The goal of ensuring the test taker’s factual knowledge is being tested rather than luck or deductive reasoning results in one of the weirdest elements of multiple choice tests: there is a “correct” way for people to get a question wrong. The post above explains, “The number of students choosing a distractor should depend only on deficits in the content area which the item targets and should not depend on cue biases or reading comprehension differences in 'favor' of the distractor”. In other words, you’re supposed to get it wrong because the kinda right answer is incomplete or factually wrong compared to the others. Things that tip you off to the answer or comprehension differences should be kept to a minimum. The test taker should only know what to do due to prior reference.
The biggest design issue with multiple choice tests is that writing a good, coherent multiple choice question is difficult because of the thin line between right and kinda right. Being adept at it means specializing both in the craft itself and having an encyclopedic knowledge of the field being tested. Most exams that I’ve worked with were written by very informed people who wrote frustratingly ambiguous questions. An example of a bad question would be one that distinguished the right and kinda right answer because one used the word "presumed" and the other used "inferred". While the words certainly have two different meanings, spotting the distinction had nothing to do with the subject matter of the question.

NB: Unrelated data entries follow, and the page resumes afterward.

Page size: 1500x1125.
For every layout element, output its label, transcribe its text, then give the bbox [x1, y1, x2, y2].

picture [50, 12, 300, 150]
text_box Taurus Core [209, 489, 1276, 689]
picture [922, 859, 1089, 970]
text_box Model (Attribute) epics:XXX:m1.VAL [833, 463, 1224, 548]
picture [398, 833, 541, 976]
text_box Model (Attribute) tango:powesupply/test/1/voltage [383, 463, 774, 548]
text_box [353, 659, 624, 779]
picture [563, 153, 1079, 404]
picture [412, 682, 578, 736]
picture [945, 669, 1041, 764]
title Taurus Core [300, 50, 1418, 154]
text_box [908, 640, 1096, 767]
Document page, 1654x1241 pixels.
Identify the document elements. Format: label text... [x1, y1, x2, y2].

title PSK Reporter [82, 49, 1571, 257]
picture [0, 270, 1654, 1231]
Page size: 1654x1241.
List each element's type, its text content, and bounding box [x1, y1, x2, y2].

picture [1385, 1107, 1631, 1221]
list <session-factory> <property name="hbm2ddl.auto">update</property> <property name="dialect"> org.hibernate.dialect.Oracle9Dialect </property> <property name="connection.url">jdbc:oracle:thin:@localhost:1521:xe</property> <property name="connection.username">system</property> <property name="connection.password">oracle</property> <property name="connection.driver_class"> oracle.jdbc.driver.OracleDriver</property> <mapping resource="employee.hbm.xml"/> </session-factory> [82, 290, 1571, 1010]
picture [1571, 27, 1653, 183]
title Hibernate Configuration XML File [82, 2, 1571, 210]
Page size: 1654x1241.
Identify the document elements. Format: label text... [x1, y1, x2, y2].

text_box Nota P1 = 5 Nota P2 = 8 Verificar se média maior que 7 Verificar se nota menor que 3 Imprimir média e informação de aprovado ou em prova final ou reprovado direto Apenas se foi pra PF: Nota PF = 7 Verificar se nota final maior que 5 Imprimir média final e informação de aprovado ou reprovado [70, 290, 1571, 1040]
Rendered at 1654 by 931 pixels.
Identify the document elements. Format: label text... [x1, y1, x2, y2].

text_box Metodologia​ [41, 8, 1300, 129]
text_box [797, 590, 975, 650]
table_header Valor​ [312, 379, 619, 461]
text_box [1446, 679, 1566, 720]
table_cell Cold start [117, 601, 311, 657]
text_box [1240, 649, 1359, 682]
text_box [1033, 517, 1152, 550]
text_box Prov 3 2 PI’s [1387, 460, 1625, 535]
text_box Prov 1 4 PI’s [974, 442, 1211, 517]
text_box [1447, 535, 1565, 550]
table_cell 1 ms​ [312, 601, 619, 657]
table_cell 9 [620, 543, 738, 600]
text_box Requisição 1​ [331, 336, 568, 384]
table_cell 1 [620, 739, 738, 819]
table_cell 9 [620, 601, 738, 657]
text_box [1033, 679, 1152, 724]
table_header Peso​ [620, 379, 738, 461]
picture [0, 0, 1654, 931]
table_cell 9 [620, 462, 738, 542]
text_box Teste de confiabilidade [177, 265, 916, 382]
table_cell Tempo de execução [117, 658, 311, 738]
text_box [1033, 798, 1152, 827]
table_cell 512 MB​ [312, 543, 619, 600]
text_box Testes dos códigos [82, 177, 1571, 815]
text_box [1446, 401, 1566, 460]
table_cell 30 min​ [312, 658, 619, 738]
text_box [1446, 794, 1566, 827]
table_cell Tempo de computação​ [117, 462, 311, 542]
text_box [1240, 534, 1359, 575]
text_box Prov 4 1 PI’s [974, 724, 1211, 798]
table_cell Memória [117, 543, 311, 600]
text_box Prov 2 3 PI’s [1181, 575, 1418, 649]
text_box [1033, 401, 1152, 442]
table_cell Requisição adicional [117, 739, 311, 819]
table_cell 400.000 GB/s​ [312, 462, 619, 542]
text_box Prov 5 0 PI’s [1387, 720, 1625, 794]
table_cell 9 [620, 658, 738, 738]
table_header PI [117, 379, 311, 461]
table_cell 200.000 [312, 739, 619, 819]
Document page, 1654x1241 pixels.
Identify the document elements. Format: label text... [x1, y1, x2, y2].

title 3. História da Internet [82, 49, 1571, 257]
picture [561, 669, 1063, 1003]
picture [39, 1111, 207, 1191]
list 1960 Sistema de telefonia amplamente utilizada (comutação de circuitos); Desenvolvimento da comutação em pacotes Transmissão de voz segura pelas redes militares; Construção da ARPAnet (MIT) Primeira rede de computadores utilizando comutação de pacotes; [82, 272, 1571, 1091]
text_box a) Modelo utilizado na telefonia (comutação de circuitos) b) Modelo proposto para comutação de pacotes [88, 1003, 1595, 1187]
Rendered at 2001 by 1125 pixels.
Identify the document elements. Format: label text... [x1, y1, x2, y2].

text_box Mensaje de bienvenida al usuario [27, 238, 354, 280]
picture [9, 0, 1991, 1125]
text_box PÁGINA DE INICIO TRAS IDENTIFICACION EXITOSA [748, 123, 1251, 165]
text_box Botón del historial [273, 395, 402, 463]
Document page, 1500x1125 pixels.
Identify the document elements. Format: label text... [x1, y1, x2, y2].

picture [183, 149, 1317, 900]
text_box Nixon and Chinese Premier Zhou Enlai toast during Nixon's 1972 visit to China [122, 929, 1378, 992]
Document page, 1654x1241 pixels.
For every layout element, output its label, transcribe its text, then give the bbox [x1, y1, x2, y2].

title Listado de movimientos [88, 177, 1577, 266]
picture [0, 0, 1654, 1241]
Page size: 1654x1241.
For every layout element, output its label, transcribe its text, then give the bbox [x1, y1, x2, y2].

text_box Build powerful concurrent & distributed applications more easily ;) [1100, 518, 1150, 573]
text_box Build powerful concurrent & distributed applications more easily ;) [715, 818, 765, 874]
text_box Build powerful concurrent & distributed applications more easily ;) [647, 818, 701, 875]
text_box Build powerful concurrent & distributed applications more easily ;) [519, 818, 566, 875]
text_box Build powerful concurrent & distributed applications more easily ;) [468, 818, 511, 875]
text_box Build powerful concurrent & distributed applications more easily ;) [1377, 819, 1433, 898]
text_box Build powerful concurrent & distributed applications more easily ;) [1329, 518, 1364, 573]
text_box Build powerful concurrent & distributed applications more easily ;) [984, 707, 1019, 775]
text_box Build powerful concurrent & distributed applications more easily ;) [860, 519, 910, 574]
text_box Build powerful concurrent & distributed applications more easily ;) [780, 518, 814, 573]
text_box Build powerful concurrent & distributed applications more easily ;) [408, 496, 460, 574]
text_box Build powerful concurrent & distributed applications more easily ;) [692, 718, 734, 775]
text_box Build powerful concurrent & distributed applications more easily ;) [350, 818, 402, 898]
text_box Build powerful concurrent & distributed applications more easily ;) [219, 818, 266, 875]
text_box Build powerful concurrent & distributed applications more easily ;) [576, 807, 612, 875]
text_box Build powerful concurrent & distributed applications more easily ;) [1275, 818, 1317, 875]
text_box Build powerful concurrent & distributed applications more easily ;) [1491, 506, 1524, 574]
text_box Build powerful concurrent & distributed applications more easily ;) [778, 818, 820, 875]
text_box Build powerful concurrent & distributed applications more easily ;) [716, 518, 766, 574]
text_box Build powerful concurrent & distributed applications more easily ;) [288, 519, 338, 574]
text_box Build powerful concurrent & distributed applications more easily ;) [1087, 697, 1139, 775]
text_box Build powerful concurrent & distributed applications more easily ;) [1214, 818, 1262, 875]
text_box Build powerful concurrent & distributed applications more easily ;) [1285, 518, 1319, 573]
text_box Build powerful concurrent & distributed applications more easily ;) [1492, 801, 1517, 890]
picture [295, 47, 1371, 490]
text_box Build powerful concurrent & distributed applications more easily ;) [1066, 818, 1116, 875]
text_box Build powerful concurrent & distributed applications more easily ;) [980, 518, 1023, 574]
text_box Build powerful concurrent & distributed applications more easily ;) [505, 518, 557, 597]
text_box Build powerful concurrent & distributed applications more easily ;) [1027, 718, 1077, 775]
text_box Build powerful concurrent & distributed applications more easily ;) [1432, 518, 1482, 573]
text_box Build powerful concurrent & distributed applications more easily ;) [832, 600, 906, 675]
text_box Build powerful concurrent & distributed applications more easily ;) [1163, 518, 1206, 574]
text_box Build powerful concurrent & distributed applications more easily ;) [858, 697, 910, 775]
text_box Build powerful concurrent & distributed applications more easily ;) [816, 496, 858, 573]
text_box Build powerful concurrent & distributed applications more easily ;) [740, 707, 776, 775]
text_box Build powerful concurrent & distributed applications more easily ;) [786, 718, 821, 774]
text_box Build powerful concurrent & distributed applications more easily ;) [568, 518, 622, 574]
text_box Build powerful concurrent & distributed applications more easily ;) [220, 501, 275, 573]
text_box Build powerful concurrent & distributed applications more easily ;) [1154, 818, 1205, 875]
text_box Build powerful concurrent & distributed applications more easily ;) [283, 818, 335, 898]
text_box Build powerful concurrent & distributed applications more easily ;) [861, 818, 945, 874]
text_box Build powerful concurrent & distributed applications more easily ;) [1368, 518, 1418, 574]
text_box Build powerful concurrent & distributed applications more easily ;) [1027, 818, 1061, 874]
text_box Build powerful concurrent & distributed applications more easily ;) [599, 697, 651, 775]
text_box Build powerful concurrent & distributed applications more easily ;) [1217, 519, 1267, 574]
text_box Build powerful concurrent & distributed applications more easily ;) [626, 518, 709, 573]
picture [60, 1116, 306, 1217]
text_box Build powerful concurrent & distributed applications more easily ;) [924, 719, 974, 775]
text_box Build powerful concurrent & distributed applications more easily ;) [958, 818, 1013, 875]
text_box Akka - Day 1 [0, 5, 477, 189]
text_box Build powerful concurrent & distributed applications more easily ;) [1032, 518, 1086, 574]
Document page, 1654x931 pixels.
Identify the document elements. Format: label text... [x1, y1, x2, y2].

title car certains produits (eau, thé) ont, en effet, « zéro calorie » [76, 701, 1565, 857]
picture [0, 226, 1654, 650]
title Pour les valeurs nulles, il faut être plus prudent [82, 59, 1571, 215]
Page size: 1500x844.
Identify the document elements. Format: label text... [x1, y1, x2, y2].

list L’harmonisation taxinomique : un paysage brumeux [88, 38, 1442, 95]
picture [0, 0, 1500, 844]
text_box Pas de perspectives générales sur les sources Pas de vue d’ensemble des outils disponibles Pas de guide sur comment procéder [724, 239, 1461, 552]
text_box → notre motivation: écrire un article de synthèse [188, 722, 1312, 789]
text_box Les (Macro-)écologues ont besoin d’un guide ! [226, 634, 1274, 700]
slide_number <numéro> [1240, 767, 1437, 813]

Professional exam writers are aware of this problem and now many exams will test a question out before actually counting it. Out of an exam of 100 questions, 10 will be experimental ones that see how many people get it right. Once they’ve got the rough percentage of how many people get it wrong on average, they factor it in with easier and more difficult ones. It goes back to the overall purpose of the exam being to exclude people but not too many people. A multiple choice exam is looking for a sweetspot of a certain percentage passing, not too high and not too low.
The more the questions are refined to weed people out, the more people will rely on study materials tailored to the exam to pass. These, in turn, break down the scoring process because people who can get access to the materials disproportionately pass and skew the passage ratings. The questions must become more difficult to compensate for this. The problem grows because you can only maintain a test that people are breaking with study materials by changing the questions that you use. Since the body of knowledge that you’re testing is already pre-determined, there is no new material to naturally generate new questions. The MCATs can’t suddenly include a non-medical topic just to fix the passage rate. So to keep generating new questions, the tests have to keep finding ways to change the presentation of the material. The solution thus perpetuates the problem: excessively convoluted questions can only be passed through practice because they continually deviate from the subject matter’s normal presentation. This issue is particularly pronounced if the question is presenting extremely implausible hypothetical scenarios that a professional would never encounter in real life. Like, oh say, the MBE on the BAR. Once a standardized test gets to a point where studying the test is just as important as knowing the material, how much of the practice materials you can afford might as well be the first question.